Question

There are two objects (A and B) each with its own mass and charge. The electrostatic force between them has a value of 23.2N and is attractive. The two objects are separated by a distance of 2.3cm with object A being to the left of B. Assume one charge has 4 times the charge of the other.

a. Do the two charges have the same signs or opposite signs?
b. IF the two charges have opposite signs, is charge A or B negative?
c. Which charge (A or B) has the higher value?
d. Find the value of each charge.

Answer 1

Step-by-step explanation:

a. Since the electrostatic force is attractive, the charges must have opposite signs.
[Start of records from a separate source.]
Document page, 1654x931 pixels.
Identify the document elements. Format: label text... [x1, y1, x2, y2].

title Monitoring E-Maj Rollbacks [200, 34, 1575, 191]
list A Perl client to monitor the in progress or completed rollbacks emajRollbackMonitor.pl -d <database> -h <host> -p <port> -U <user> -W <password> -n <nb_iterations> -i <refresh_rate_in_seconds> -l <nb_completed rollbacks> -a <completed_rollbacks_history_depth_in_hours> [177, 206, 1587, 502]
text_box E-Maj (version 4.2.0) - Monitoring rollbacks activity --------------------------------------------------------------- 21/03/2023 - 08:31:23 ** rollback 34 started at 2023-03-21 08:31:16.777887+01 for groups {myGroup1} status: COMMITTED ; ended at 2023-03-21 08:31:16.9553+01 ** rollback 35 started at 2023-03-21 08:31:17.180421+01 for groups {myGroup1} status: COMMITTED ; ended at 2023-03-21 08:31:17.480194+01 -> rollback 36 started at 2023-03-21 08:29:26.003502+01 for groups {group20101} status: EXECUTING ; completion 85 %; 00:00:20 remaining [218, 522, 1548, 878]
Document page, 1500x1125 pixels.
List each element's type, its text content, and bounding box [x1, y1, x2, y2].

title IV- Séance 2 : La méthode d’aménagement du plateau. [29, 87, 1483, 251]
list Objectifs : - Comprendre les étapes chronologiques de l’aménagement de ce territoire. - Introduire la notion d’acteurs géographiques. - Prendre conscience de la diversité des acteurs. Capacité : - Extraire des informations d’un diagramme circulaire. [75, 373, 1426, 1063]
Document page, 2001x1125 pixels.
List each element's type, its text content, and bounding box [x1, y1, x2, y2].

b. Let's assume that charge A is positive and charge B is negative. Then, the electrostatic force would be given by:

F = (k * |qA| * |qB|) / r^2

where k is Coulomb's constant, r is the distance between the charges, and |qA| and |qB| are the magnitudes of the charges. Since the force is attractive, |qA| > |qB|.

c. From the given information, we know that:

F = 23.2 N

r = 2.3 cm = 0.023 m

Let |qB| = q, then |qA| = 4q. Substituting these values into the equation for the electrostatic force, we get:

23.2 = (k * 4q * q) / (0.023)^2

Solving for q, we get:

q = 3.38 x 10^-7 C

Then, |qA| = 4q = 1.35 x 10^-6 C.

d. Charge A has a value of 1.35 x 10^-6 C and charge B has a value of -3.38 x 10^-7 C.